- [RECORDS FOR THE TASK]

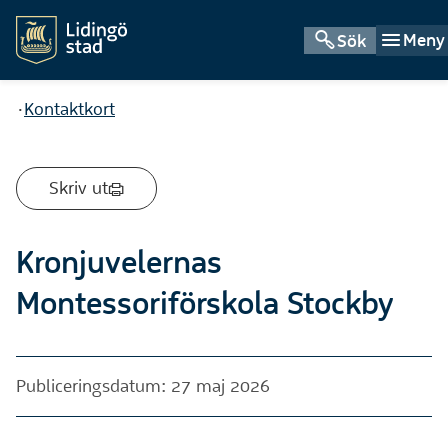
Meny
Sök
Du är här:
Kontaktkort
Skriv ut
Kronjuvelernas
Montessoriförskola Stockby
Publiceringsdatum: 27 maj 2026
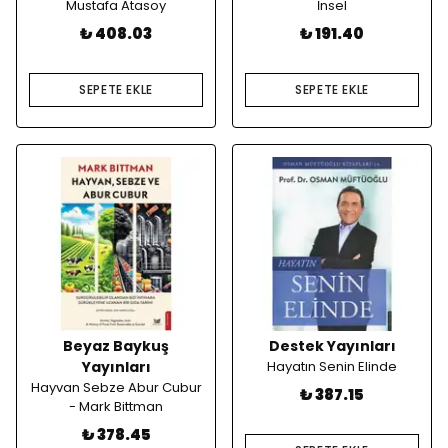
Mustafa Atasoy
İnsel
₺ 408.03
₺ 191.40
SEPETE EKLE
SEPETE EKLE
Beyaz Baykuş
Destek Yayınları
Yayınları
Hayatın Senin Elinde
Hayvan Sebze Abur Cubur
₺ 387.15
- Mark Bittman
₺ 378.45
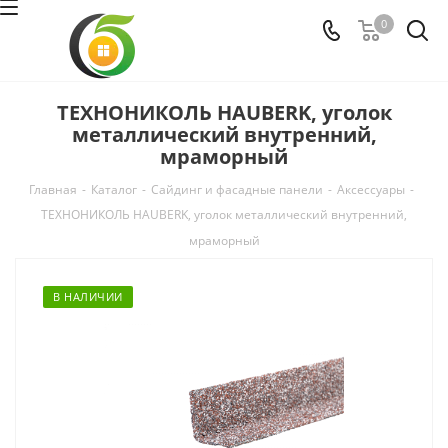
0
ТЕХНОНИКОЛЬ HAUBERK, уголок
металлический внутренний,
мраморный
Главная
-
Каталог
-
Сайдинг и фасадные панели
-
Аксессуары
-
ТЕХНОНИКОЛЬ HAUBERK, уголок металлический внутренний,
мраморный
В НАЛИЧИИ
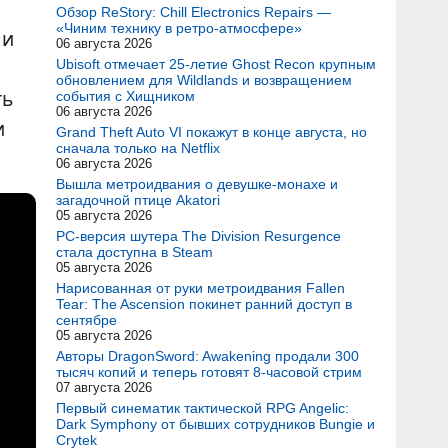
Обзор ReStory: Chill Electronics Repairs —
«Чиним технику в ретро-атмосфере»
 и
06 августа 2026
Ubisoft отмечает 25-летие Ghost Recon крупным
обновлением для Wildlands и возвращением
ть
события с Хищником
06 августа 2026
и
Grand Theft Auto VI покажут в конце августа, но
сначала только на Netflix
06 августа 2026
Вышла метроидвания о девушке-монахе и
загадочной птице Akatori
05 августа 2026
PC-версия шутера The Division Resurgence
стала доступна в Steam
05 августа 2026
Нарисованная от руки метроидвания Fallen
Tear: The Ascension покинет ранний доступ в
сентябре
05 августа 2026
Авторы DragonSword: Awakening продали 300
тысяч копий и теперь готовят 8-часовой стрим
07 августа 2026
Первый синематик тактической RPG Angelic:
Dark Symphony от бывших сотрудников Bungie и
Crytek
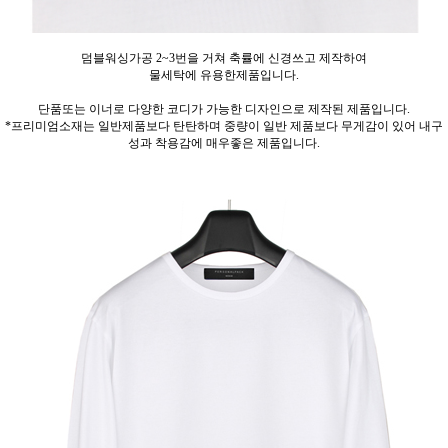
덤블워싱가공 2~3번을 거쳐 축률에 신경쓰고 제작하여
물세탁에 유용한제품입니다.
단품또는 이너로 다양한 코디가 가능한 디자인으로 제작된 제품입니다.
*프리미엄소재는 일반제품보다 탄탄하며 중량이 일반 제품보다 무게감이 있어 내구
성과 착용감에 매우좋은 제품입니다.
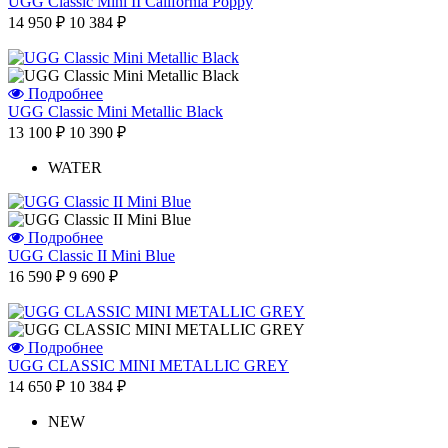
UGG Classic Mini II California Poppy
14 950 ₽
10 384 ₽
Подробнее
UGG Classic Mini Metallic Black
13 100 ₽
10 390 ₽
WATER
Подробнее
UGG Classic II Mini Blue
16 590 ₽
9 690 ₽
Подробнее
UGG CLASSIC MINI METALLIC GREY
14 650 ₽
10 384 ₽
NEW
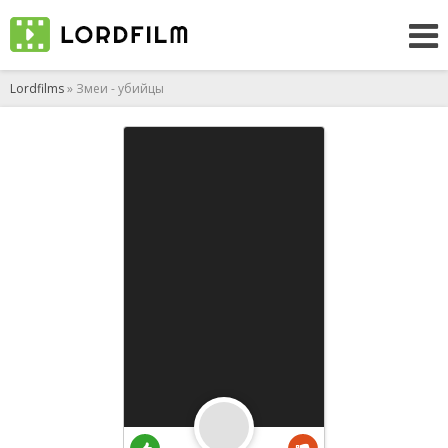
Lordfilms
» Змеи - убийцы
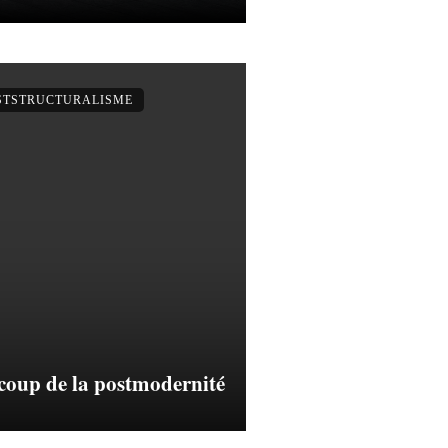
OSTSTRUCTURALISME
-coup de la postmodernité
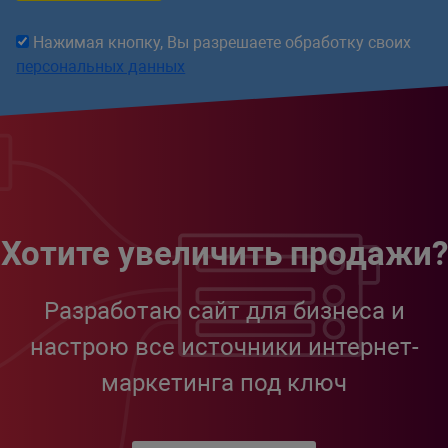
Нажимая кнопку, Вы разрешаете обработку своих
персональных данных
Хотите увеличить продажи?
Разработаю сайт для бизнеса и
настрою все источники интернет-
маркетинга под ключ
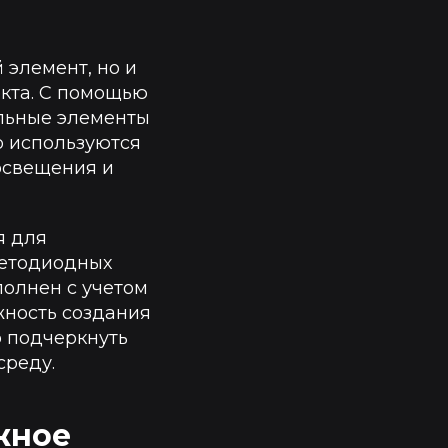
 элемент, но и
кта. С помощью
льные элементы
то используются
освещения и
я для
ветодиодных
полнен с учетом
жность создания
о подчеркнуть
среду.
жное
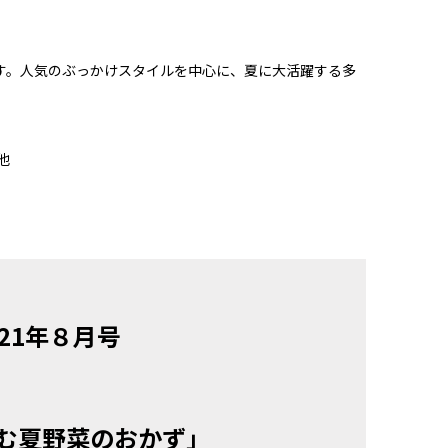
す。人気のぶっかけスタイルを中心に、夏に大活躍する多
他
21年８月号
む夏野菜のおかず」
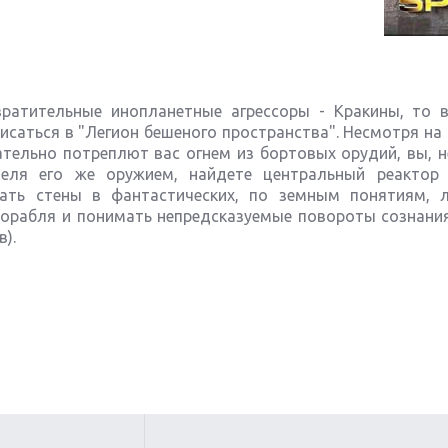
вратительные инопланетные агрессоры - Кракины, то 
саться в "Легион бешеного пространства". Несмотря на 
тельно потреплют вас огнем из бортовых орудий, вы, н
теля его же оружием, найдете центральный реактор
ать стены в фантастических, по земным понятиям, л
корабля и понимать непредсказуемые повороты сознания
в).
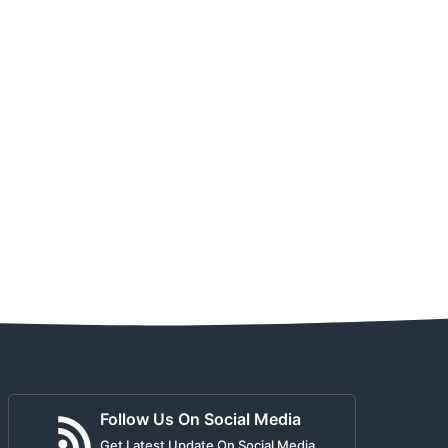
Follow Us On Social Media
Get Latest Update On Social Media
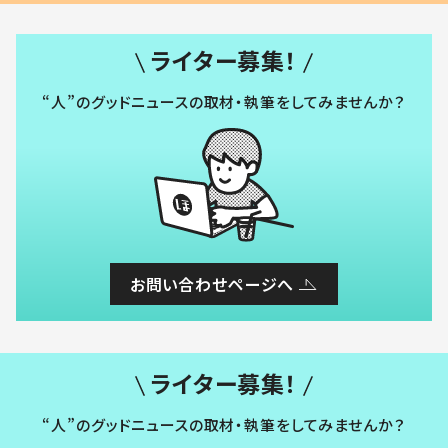
ライター募集！
“人”のグッドニュースの取材・執筆をしてみませんか？
お問い合わせページへ
ライター募集！
“人”のグッドニュースの取材・執筆をしてみませんか？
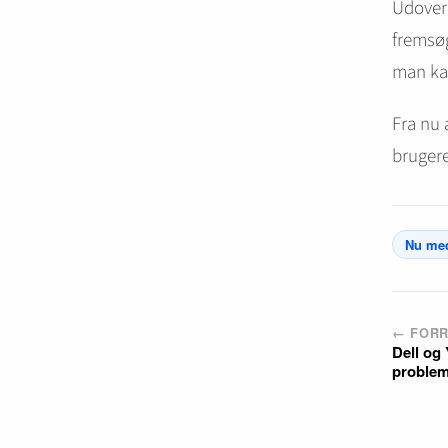
Udover 
fremsøg
man kan
Fra nu 
bruger
Nu med
← FORR
Dell og
problem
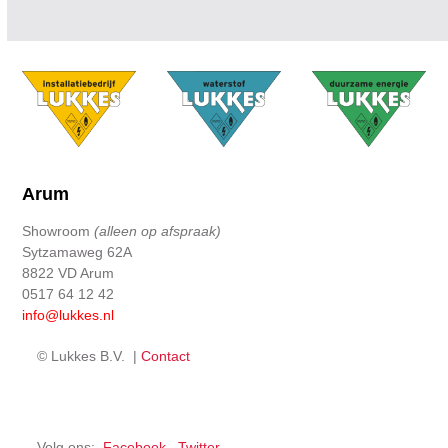
Arum
Showroom
(alleen op afspraak)
Sytzamaweg 62A
8822 VD Arum
0517 64 12 42
info@lukkes.nl
© Lukkes B.V. |
Contact
Volg ons:
Facebook
Twitter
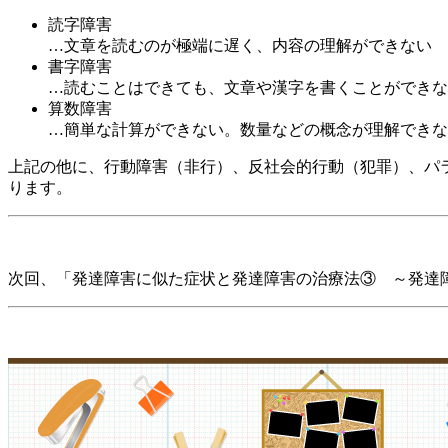
読字障害
…文章を読むのが極端に遅く、内容の理解ができない
書字障害
…読むことはできても、文章や漢字を書くことができな
算数障害
…簡単な計算ができない。数量などの概念が理解できな
上記の他に、行動障害（非行）、反社会的行動（犯罪）、パ
ります。
次回、
「発達障害に似た症状と発達障害の治療法③ ～発達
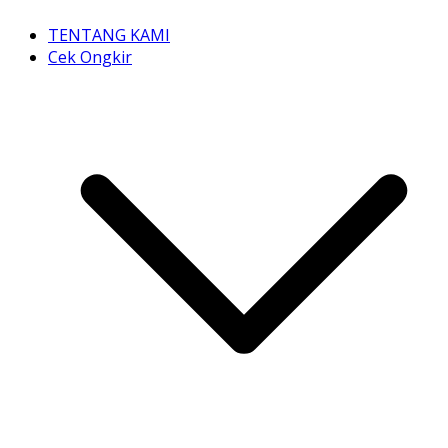
TENTANG KAMI
Cek Ongkir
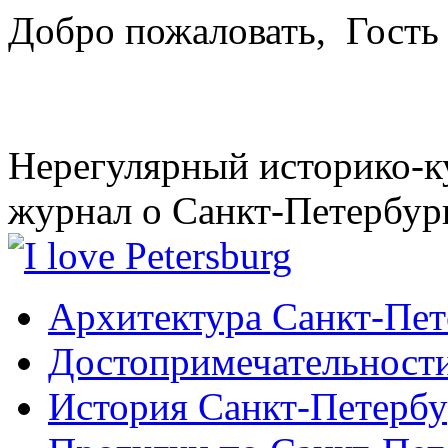
Добро пожаловать,
Гость
Нерегулярный историко-к
журнал о Санкт-Петербур
Архитектура Санкт-Пет
Достопримечательности
История Санкт-Петербу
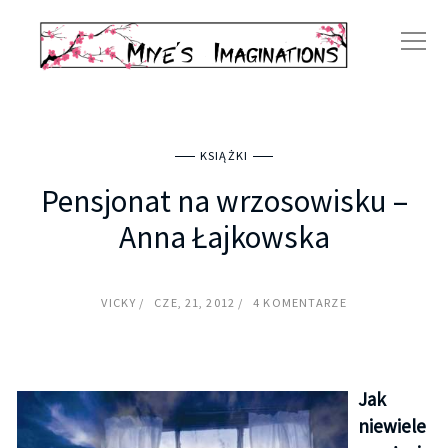
KSIĄŻKI
Pensjonat na wrzosowisku –
Anna Łajkowska
VICKY
CZE, 21, 2012
4 KOMENTARZE
Jak
niewiele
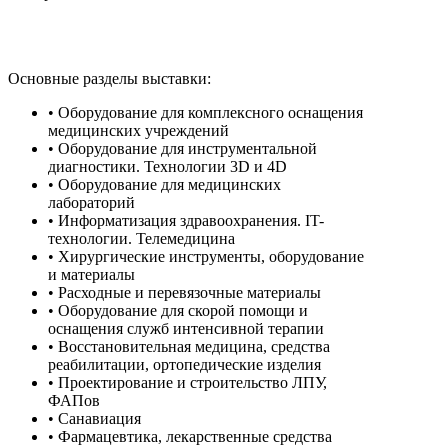
Основные разделы выставки:
• Оборудование для комплексного оснащения
медицинских учреждений
• Оборудование для инструментальной
диагностики. Технологии 3D и 4D
• Оборудование для медицинских
лабораторий
• Информатизация здравоохранения. IT-
технологии. Телемедицина
• Хирургические инструменты, оборудование
и материалы
• Расходные и перевязочные материалы
• Оборудование для скорой помощи и
оснащения служб интенсивной терапии
• Восстановительная медицина, средства
реабилитации, ортопедические изделия
• Проектирование и строительство ЛПУ,
ФАПов
• Санавиация
• Фармацевтика, лекарственные средства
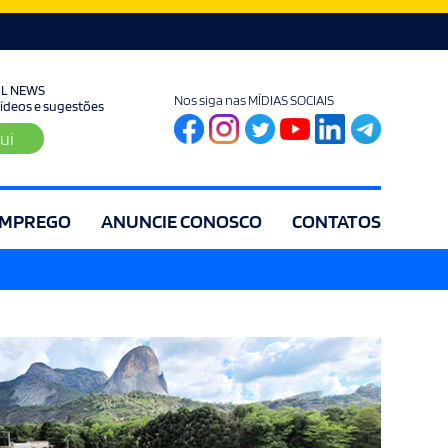
UL NEWS
Nos siga nas MÍDIAS SOCIAIS
 vídeos e sugestões
ui
MPREGO
ANUNCIE CONOSCO
CONTATOS
ia
Editorial
Educação
Eleições
Especial
Espírito Santo
Es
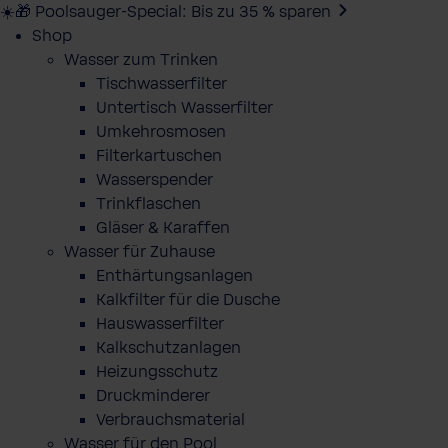
☀️🎁 Poolsauger-Special: Bis zu 35 % sparen
Shop
Wasser zum Trinken
Tischwasserfilter
Untertisch Wasserfilter
Umkehrosmosen
Filterkartuschen
Wasserspender
Trinkflaschen
Gläser & Karaffen
Wasser für Zuhause
Enthärtungsanlagen
Kalkfilter für die Dusche
Hauswasserfilter
Kalkschutzanlagen
Heizungsschutz
Druckminderer
Verbrauchsmaterial
Wasser für den Pool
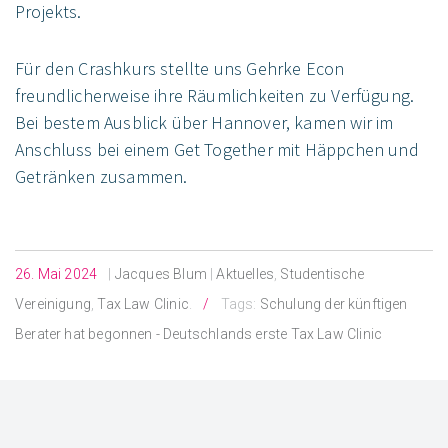
Projekts.
Für den Crashkurs stellte uns Gehrke Econ
freundlicherweise ihre Räumlichkeiten zu Verfügung.
Bei bestem Ausblick über Hannover, kamen wir im
Anschluss bei einem Get Together mit Häppchen und
Getränken zusammen.
26. Mai 2024
|
Jacques Blum
|
Aktuelles
,
Studentische
Vereinigung
,
Tax Law Clinic
.
Tags:
Schulung der künftigen
Berater hat begonnen - Deutschlands erste Tax Law Clinic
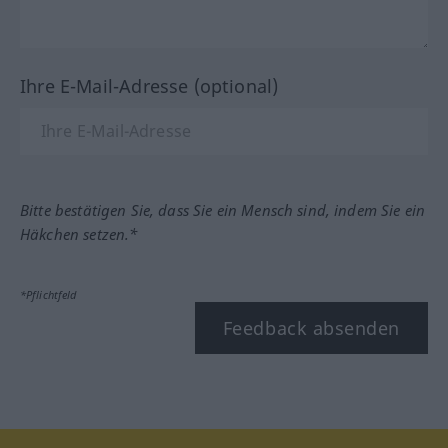
Ihre E-Mail-Adresse (optional)
Bitte bestätigen Sie, dass Sie ein Mensch sind, indem Sie ein
Häkchen setzen.*
*Pflichtfeld
Feedback absenden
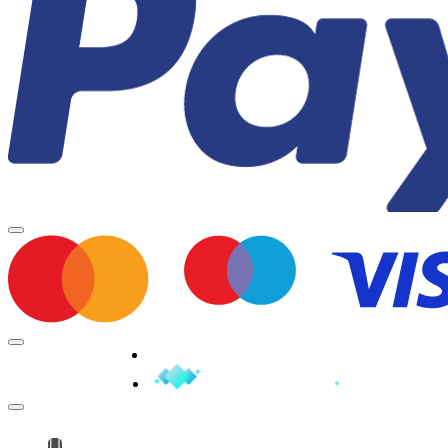
Minden jog fenntartva © 2026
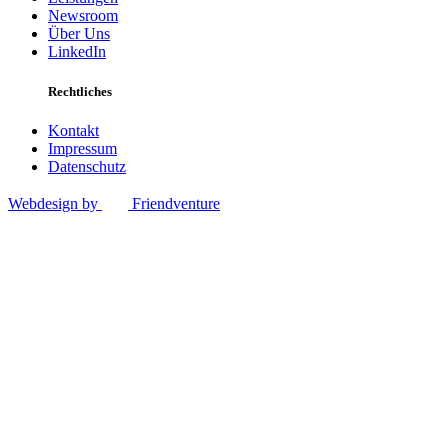
Newsroom
Über Uns
LinkedIn
Rechtliches
Kontakt
Impressum
Datenschutz
Webdesign by
Friendventure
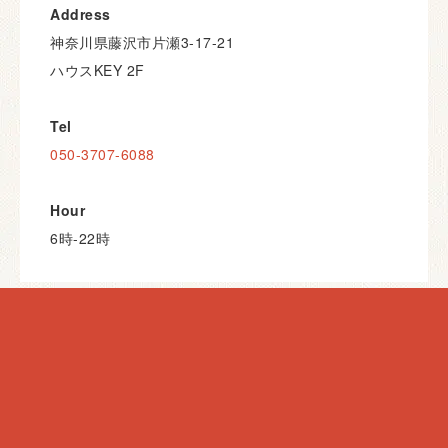
Address
神奈川県藤沢市片瀬3-17-21
ハウスKEY 2F
Tel
050-3707-6088
Hour
6時-22時
カテゴリー
「犬について」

- [EXERCISE PROMPT] What lines above contain the string "метроидвания"? Copy all of them.

- [SOLUTION BELOW]
Вышла метроидвания о девушке-монахе и
Нарисованная от руки метроидвания Fallen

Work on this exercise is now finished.